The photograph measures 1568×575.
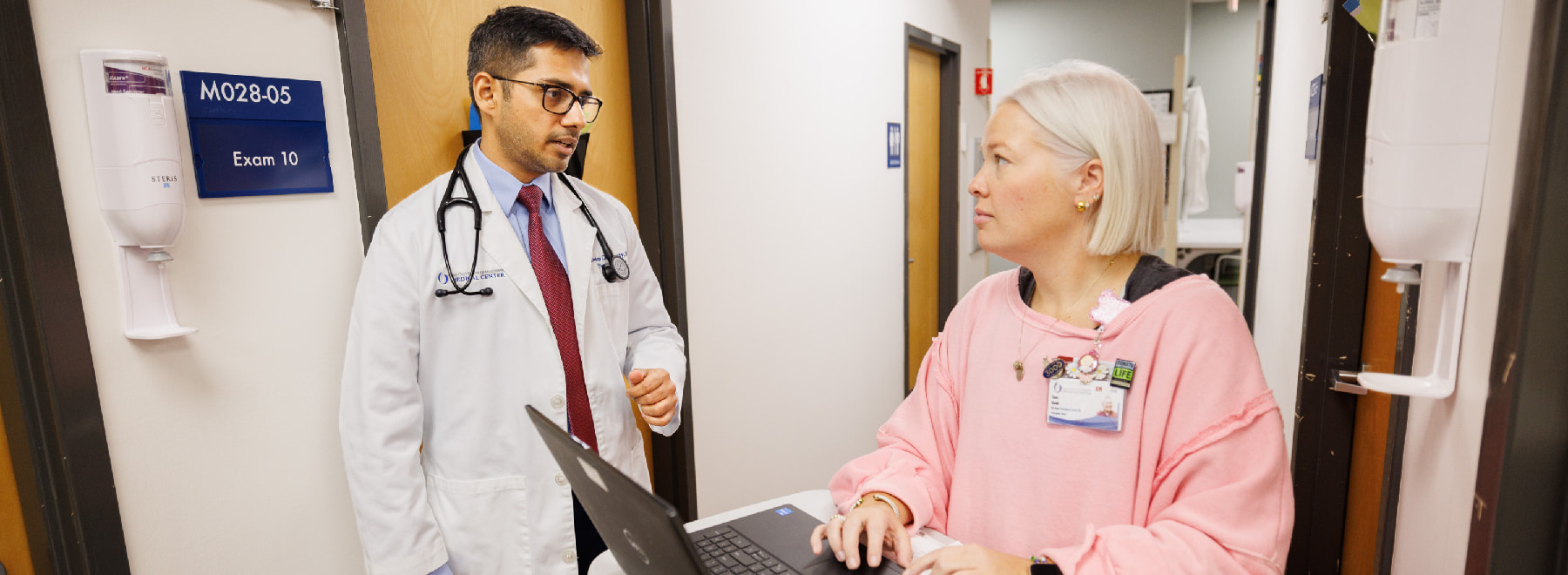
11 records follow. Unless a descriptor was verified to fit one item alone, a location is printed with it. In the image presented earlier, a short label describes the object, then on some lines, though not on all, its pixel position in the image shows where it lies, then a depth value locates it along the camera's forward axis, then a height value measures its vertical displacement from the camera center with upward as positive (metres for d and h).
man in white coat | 1.38 -0.30
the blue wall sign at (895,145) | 3.77 +0.14
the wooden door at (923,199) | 4.18 -0.14
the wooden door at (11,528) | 1.20 -0.50
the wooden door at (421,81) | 1.68 +0.23
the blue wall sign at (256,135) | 1.31 +0.09
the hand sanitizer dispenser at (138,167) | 1.16 +0.04
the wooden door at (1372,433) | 1.78 -0.63
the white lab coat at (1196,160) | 7.02 +0.06
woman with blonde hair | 0.97 -0.31
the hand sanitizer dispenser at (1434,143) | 0.82 +0.02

----------------

For every line in the data above that holds "measures", return the line itself.

The photograph measures 1568×575.
11 records follow. Unless a descriptor was verified to fit one item alone, a location is printed with it. In the image presented earlier, a short label describes the object, then on some lines, though not on all, its pixel position in the image shows where it lies, then a depth value locates it along the camera's forward axis, then a height value measures its vertical displacement from the camera center with upward as positive (metres for d and h).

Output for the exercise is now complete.